NOVANEWS
By M K Bhadrakumar | Indian Punchline
At a ‘press gaggle’ at the Pentagon on Friday, US Defence Secretary James Mattis revealed that there isn’t going to be any withdrawal from the Syrian conflict. The Trump administration, on the contrary, plans to expand the presence by deploying diplomats and contractors to the north of Syria. Mattis called this a shift “from what I would call an offensive, terrain-seizing approach to a stabilizing” one.
That is to say, he explained, while the diplomats would work toward the “initial restoration of services” and to manage and administer rebuilding cities, the Pentagon will “bring in contractors” for training people on how to clear IEDs” (improvised explosive devices), etc. and alongside there will be a continuing military component to the US presence that “would move our diplomats around, protect them.” Mattis insisted that there is a “demarcation line” separating the US military zone in north and northeastern Syria, which the “Russian regime” and Syrian government are well aware of and are tacitly respecting so far.
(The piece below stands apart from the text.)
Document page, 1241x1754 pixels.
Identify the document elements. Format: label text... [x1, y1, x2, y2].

Evidently, the US will continue its alliance with the Syrian Kurdish militia (known as YPG) in northern Syria, including the supply of weapons. The US defense spending bill for 2018 has made provision for sending weapons worth $393 million to US partners in Syria. Overall, $500 million, which is an increase of $70 million over 2016) is the allocation for Syria under ‘Train and Equip’ requirements. The budget mentions the opposition forces supported as a part of the train and equip program in Syria as 25,000 strong. The figure will now go up to 30,000 in 2018. Besides, the US and British military are training several hundred militants to create a New Syrian Army to fight the Syrian government forces in the south. (According to Russian estimates, most of the recruits are from ISIS and al-Qaeda groups.)
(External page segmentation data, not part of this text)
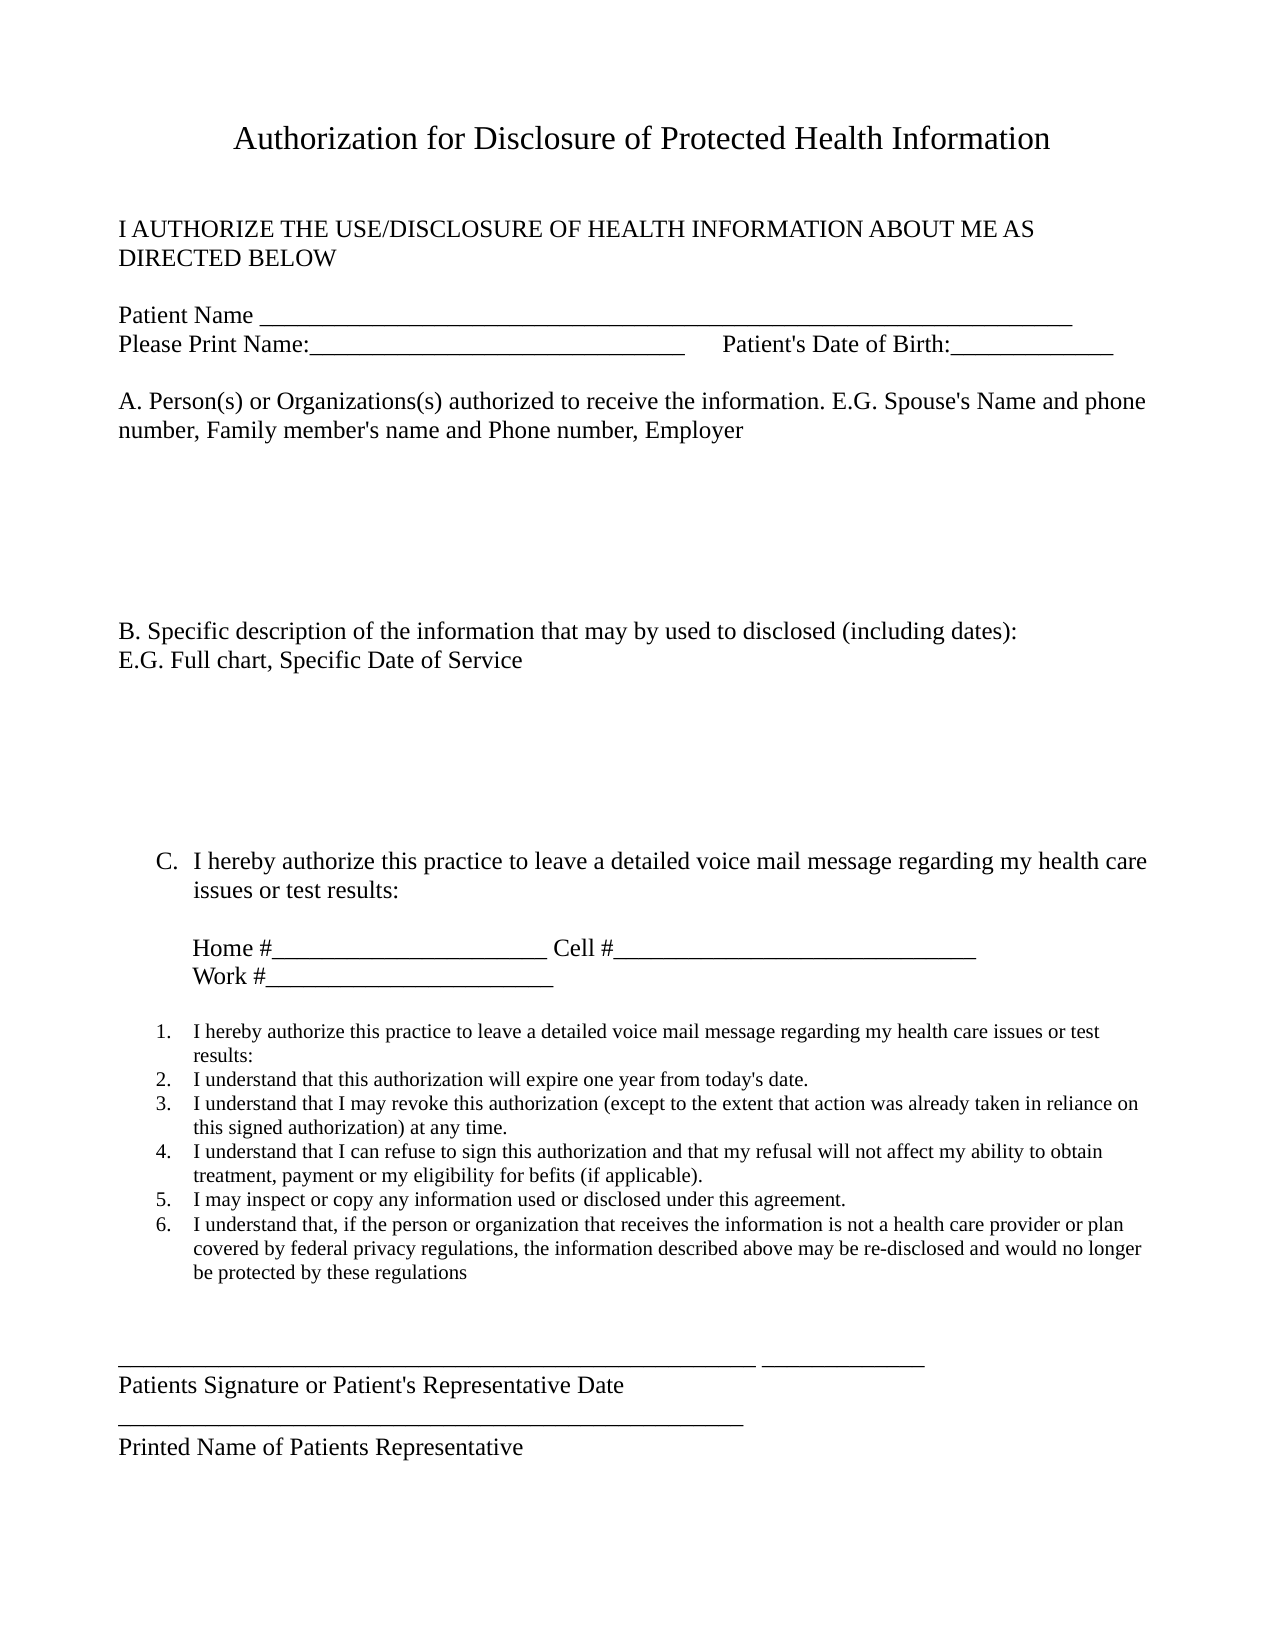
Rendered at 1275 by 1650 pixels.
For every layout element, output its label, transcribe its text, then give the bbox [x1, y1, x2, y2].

list I may inspect or copy any information used or disclosed under this agreement. [156, 1187, 1157, 1211]
text Work #_______________________ [118, 961, 1157, 990]
text __________________________________________________ [118, 1399, 1157, 1430]
list I understand that I may revoke this authorization (except to the extent that action was already taken in reliance on this signed authorization) at any time. [156, 1091, 1157, 1139]
text Patients Signature or Patient's Representative Date [118, 1370, 1157, 1399]
list I understand that this authorization will expire one year from today's date. [156, 1067, 1157, 1091]
text E.G. Full chart, Specific Date of Service [118, 645, 1157, 674]
list I understand that, if the person or organization that receives the information is not a health care provider or plan covered by federal privacy regulations, the information described above may be re-disclosed and would no longer be protected by these regulations [156, 1211, 1157, 1284]
text Authorization for Disclosure of Protected Health Information [118, 118, 1157, 156]
text Please Print Name:______________________________ Patient's Date of Birth:_____________ [118, 329, 1157, 358]
text Printed Name of Patients Representative [118, 1430, 1157, 1461]
text A. Person(s) or Organizations(s) authorized to receive the information. E.G. Spouse's Name and phone number, Family member's name and Phone number, Employer [118, 386, 1157, 444]
list I understand that I can refuse to sign this authorization and that my refusal will not affect my ability to obtain treatment, payment or my eligibility for befits (if applicable). [156, 1139, 1157, 1187]
text ___________________________________________________ _____________ [118, 1341, 1157, 1370]
text I AUTHORIZE THE USE/DISCLOSURE OF HEALTH INFORMATION ABOUT ME AS DIRECTED BELOW [118, 214, 1157, 271]
text Home #______________________ Cell #_____________________________ [118, 933, 1157, 961]
text Patient Name _________________________________________________________________ [118, 271, 1157, 329]
list I hereby authorize this practice to leave a detailed voice mail message regarding my health care issues or test results: [156, 846, 1157, 904]
text B. Specific description of the information that may by used to disclosed (including dates): [118, 616, 1157, 645]
list I hereby authorize this practice to leave a detailed voice mail message regarding my health care issues or test results: [156, 1019, 1157, 1067]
To be sure, the US’ ‘regime change’ agenda in Syria is back on track. But the Syrian conflict is also transforming as another template of a broader regional confrontation with Iran (and Russia) in the Middle East. The petard of Iran is useful to encourage the Sunni Arab petrodollar states to bankroll the war and overall make the US military interventions in the Middle East to be “self-financing”. (Mattis said, “We’ve got a lot of money coming from international donors for this, including Syria.”)
Meanwhile, this also means that the wars in Syria and Yemen are going to get fused at the hips, as it were. While the Obama administration was inclined to acknowledge that Iran’s interference in the war in Yemen, if at all, has been very minimal, the Trump administration has swung to the other extreme and brands the war as quintessentially a manifestation of Iran’s expansionist policies in the region. This creates the raison d’etre for more direct US intervention in the war in Yemen.
That makes it two full-bodied wars. Then, there is half a war to be added, which is in the nature of the Trump administration’s agenda to generally push back at Iran anywhere and everywhere (eg., Iraq, Lebanon), and, if possible, to bring about a ‘regime change’ in Tehran. According to a report in the Jerusalem Post last week, the US and Israel have set up 4 working groups to advance their “joint work plan” against Iran. This decision has been taken apparently at a secret meeting at the White House in Washington two weeks ago and will be put into the pipeline in 2018.
These two and a half wars become three and a half wars if we are also to add the Afghan war, which is entering its 17th year in 2018. The US has upped the ante by seeking a military solution to the Afghan war, disregarding the saner advice that a political solution is the best way out. The big question is whether 2018 will witnesses a US-Pakistani showdown.
A report in the New York Times on Friday hinted at the Trump administration “strongly considering whether to withhold $255 million in aid that it had delayed sending to Islamabad… as a show of dissatisfaction with Pakistan’s broader intransigence toward confronting the terrorist networks that operate there.” Evidently, the US’ capacity to leverage Pakistani policies is touching rock bottom. The next step could be to deliver on the threat to punish Pakistan. If that happens, there will be hell to pay.
Indeed, in the above cauldron, one hasn’t included the succession in Saudi Arabia, which can likely happen during 2018; the growing instability in Egypt; the continuing anarchy in Libya; or the Saudi-Qatar rift and the consequent unraveling of the GCC. Who says the US is about to cut loose from the Middle East and escape to the ‘Indo-Pacific’? Do not overlook that an overarching priority of the US’ Middle East strategy is also to evict Russia from the region as it managed to do in the early 1970s so as to contain the bear in its lair in Eurasia.